WHAT THE TASK ASKS. Count the lines below that contain the string "service" and give only that number.

Start of PROVIDED DATA

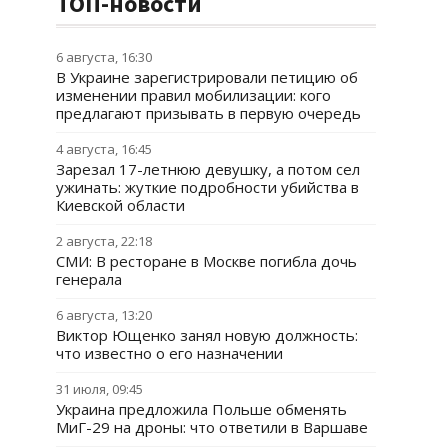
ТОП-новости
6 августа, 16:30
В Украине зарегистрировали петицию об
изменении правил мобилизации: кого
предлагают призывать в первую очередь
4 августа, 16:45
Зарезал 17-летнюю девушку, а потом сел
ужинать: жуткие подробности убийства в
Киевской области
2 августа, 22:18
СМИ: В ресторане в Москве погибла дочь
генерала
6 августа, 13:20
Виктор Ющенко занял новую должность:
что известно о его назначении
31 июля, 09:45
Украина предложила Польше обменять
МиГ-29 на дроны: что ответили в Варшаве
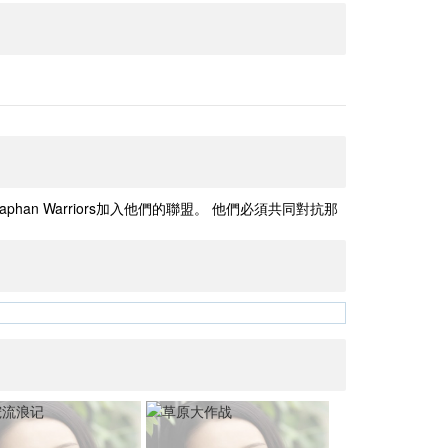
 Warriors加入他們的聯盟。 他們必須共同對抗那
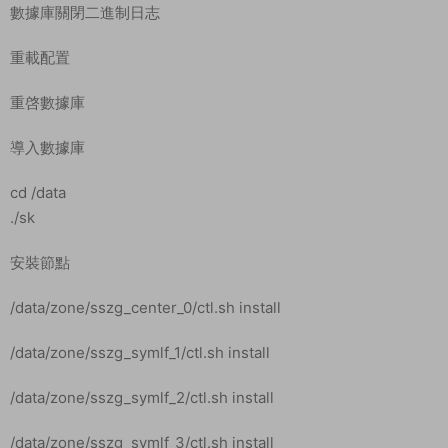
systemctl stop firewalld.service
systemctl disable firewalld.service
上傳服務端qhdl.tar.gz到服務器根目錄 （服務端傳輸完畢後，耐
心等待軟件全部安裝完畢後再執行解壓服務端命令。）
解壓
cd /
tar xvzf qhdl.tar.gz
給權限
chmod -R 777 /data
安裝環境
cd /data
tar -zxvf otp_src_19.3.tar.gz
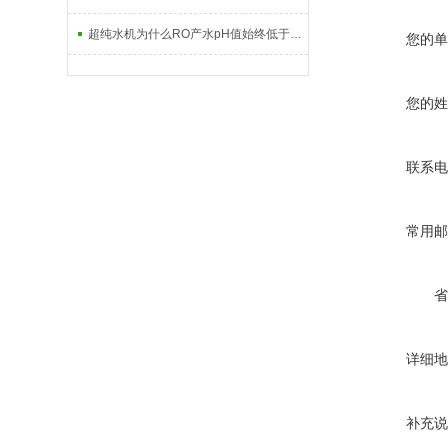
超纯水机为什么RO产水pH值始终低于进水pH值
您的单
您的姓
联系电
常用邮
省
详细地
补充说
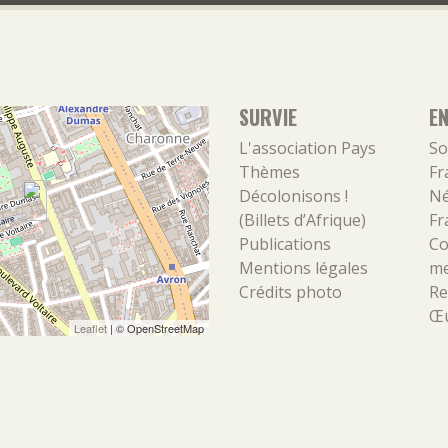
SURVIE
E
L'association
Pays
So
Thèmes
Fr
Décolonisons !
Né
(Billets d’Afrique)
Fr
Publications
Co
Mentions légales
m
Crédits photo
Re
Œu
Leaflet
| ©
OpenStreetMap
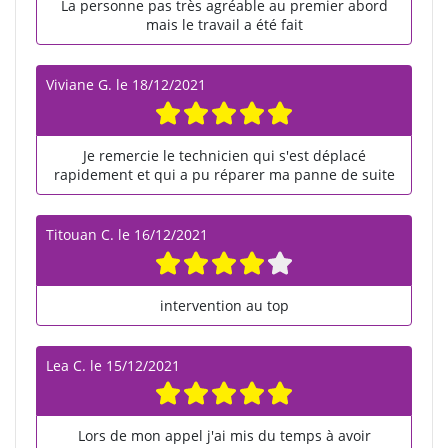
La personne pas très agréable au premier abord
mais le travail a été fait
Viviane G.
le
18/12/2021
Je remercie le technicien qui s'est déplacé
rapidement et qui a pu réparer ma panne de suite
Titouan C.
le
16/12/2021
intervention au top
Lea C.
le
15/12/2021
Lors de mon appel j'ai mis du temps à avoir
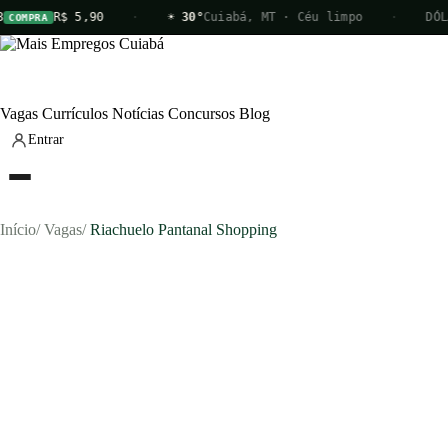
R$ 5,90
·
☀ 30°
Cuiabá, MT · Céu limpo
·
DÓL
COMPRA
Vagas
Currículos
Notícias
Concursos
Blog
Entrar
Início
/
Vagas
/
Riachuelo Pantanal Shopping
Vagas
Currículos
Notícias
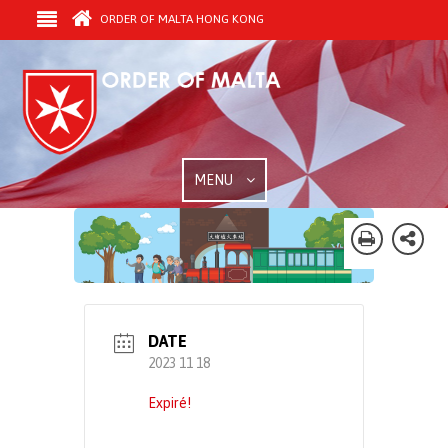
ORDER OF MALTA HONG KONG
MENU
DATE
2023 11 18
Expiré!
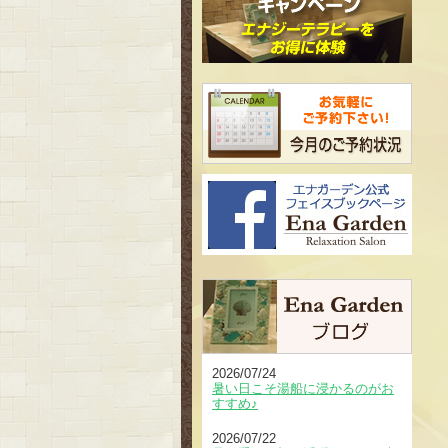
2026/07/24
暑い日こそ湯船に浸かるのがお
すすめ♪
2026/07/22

End of PROVIDED DATA

EXERCISE ANSWER. 2